Quote:
Originally Posted by RustyBrooks
It depends on how data in a table is stored, but I think it's typical for rows to be stored sequentially in blocks. Sometimes rows have variable sizes. This means to count the rows by going through each one, you'd have to make a series of disk reads over a large section of disk - probably many different parts of the disk.
Not sure if you are talking about tables or indexes here, but if tables, the only sequence that is stored is the PK, but as you know, "select col" doesn't return a sorted order.
An index is "sorted" in the sense that it is in blocks. In common parlance, "index" refers to a b-tree (balanced tree), which is exactly what it sounds like in CS terms.

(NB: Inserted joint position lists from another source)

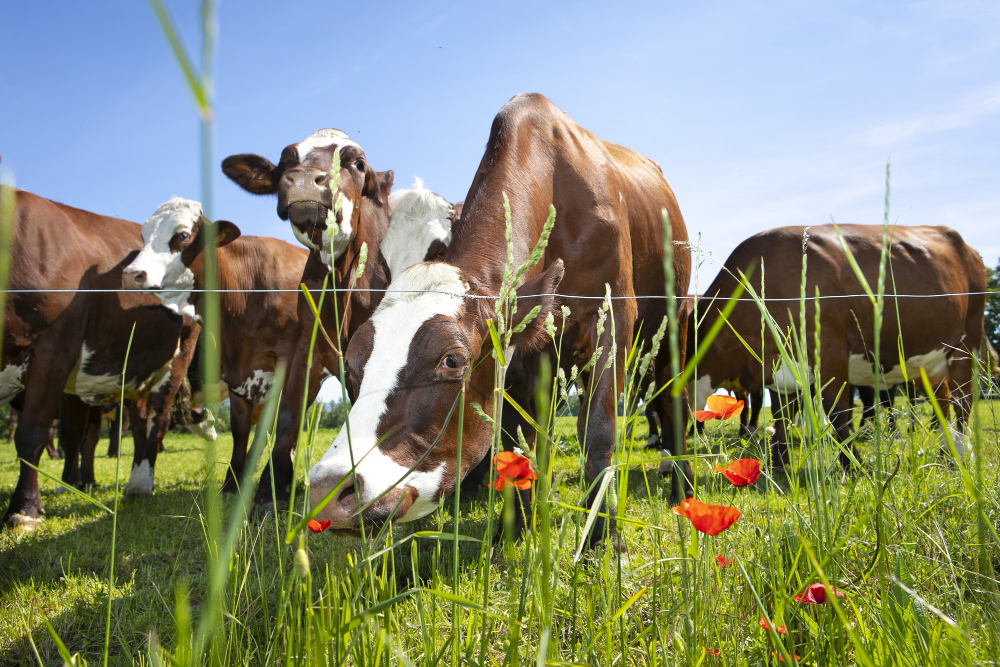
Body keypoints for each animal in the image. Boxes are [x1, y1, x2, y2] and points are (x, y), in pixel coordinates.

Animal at [0, 188, 199, 528]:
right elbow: (73, 436)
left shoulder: (53, 350)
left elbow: (34, 434)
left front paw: (24, 510)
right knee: (138, 420)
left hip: (177, 358)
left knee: (157, 418)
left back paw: (142, 482)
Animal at [124, 197, 308, 490]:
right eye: (144, 235)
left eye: (183, 235)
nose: (132, 274)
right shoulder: (233, 369)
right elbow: (240, 428)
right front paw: (233, 482)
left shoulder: (287, 362)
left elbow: (278, 419)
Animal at [308, 92, 692, 548]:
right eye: (352, 365)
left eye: (452, 360)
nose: (328, 491)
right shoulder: (519, 354)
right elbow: (514, 441)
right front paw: (514, 532)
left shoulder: (613, 312)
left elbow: (598, 429)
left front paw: (602, 538)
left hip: (674, 323)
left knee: (675, 401)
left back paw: (682, 486)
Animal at [688, 222, 984, 468]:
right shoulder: (779, 368)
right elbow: (782, 415)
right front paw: (779, 462)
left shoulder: (829, 353)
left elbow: (838, 411)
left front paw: (853, 465)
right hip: (930, 362)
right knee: (943, 399)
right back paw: (946, 452)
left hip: (967, 342)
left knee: (963, 398)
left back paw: (959, 454)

IRT to reading on memory or disk, this depends on two factors:
1- the buffer size of the index -vs- the max size of the index
2- the cache buffer -vs- cache sizes.
A table scan / sort / lookup will attempt to hold as much index / table in memory, but if there is not enough space allocated, then it will revert to disk IO.
I should also mention that if your times are all over the place, drastically shifting throughout the day, you should probably flush out your cache and test again. In general, you don't want to take the first 2 or 3 times, as you are trying to capture the real-use case, which does involve caching. A new query needs a bit of time to heat up.
Quote:
The index should be very small.
On it's nose, an index is a horrible idea. It requires a lot of ram to hold data, requires maintenance, slows down writes, and so on. The benefit for an index is the read speed, and this cost / benefit is the entire crux of tuning a database for indexes, deciding what indexes and how, and so on. If you have an index that is never used, then it does nothing but add write-time, etc.

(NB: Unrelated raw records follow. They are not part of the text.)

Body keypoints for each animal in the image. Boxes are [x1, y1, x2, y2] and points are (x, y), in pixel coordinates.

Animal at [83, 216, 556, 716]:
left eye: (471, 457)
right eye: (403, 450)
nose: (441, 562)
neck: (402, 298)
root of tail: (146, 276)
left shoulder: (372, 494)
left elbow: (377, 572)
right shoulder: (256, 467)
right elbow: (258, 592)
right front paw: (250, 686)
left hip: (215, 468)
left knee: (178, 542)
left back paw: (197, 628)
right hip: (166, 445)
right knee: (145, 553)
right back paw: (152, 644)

Indexes require a lot more ram than you may intuit. I was going to say allocating 50% of your memory isn't totally out of bounds, but here MySQL suggests up to 70%.
http://mysql.rjweb.org/doc.php/memory
Quote:
In the case of things like primary keys the size of each index entry should be fixed.

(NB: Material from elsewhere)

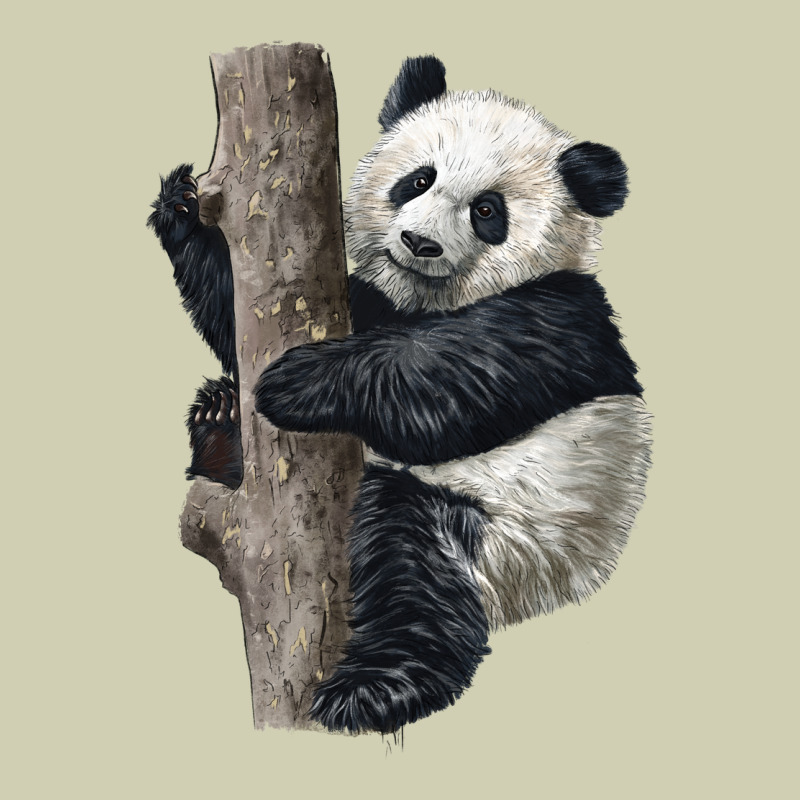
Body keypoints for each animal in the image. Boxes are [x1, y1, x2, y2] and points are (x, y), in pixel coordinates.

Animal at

The query I posted above shows otherwise. I haven't tuned my MySQL database, but all indexes are sitting between 250 and 260. I'd guess yours is in a similar (sane) range.
Quote:
Whether the index is in memory or on disk, stepping through all of it should be faster than doing the equivalent on a table.
I'm not sure about that one. I don't recall anything that says counting N nodes in an a non-perfect tree is faster than counting N items in an array, for example.
If I'm wrong on that, I'd definitely like to know about it.
Quote:
There are many cases in mysql where it does index scans instead of table scans. If they were equivalent, I don't think they'd do that. For example, if you do something like
select * from mytable where mycol like '%search%'
and mycol has an index on it, it will do a full index scan, instead of a full table scan.
This looks strange to me. Are you sure you are doing partial-string searches here?
A b-tree index is a series of scalar nodes. There is no mechanism (that I'm aware of) that says a b-tree is going to have nodes 'bone', 'ball', 'bat' and have nodes 'one', 'all', 'at' back-referencing to the larger words.
According to the doc, an index will search the first few letters as long as the index is specified.
https://dev.mysql.com/doc/refman/5.7...ate-index.html
However, I think FTS are better left to the correct index types.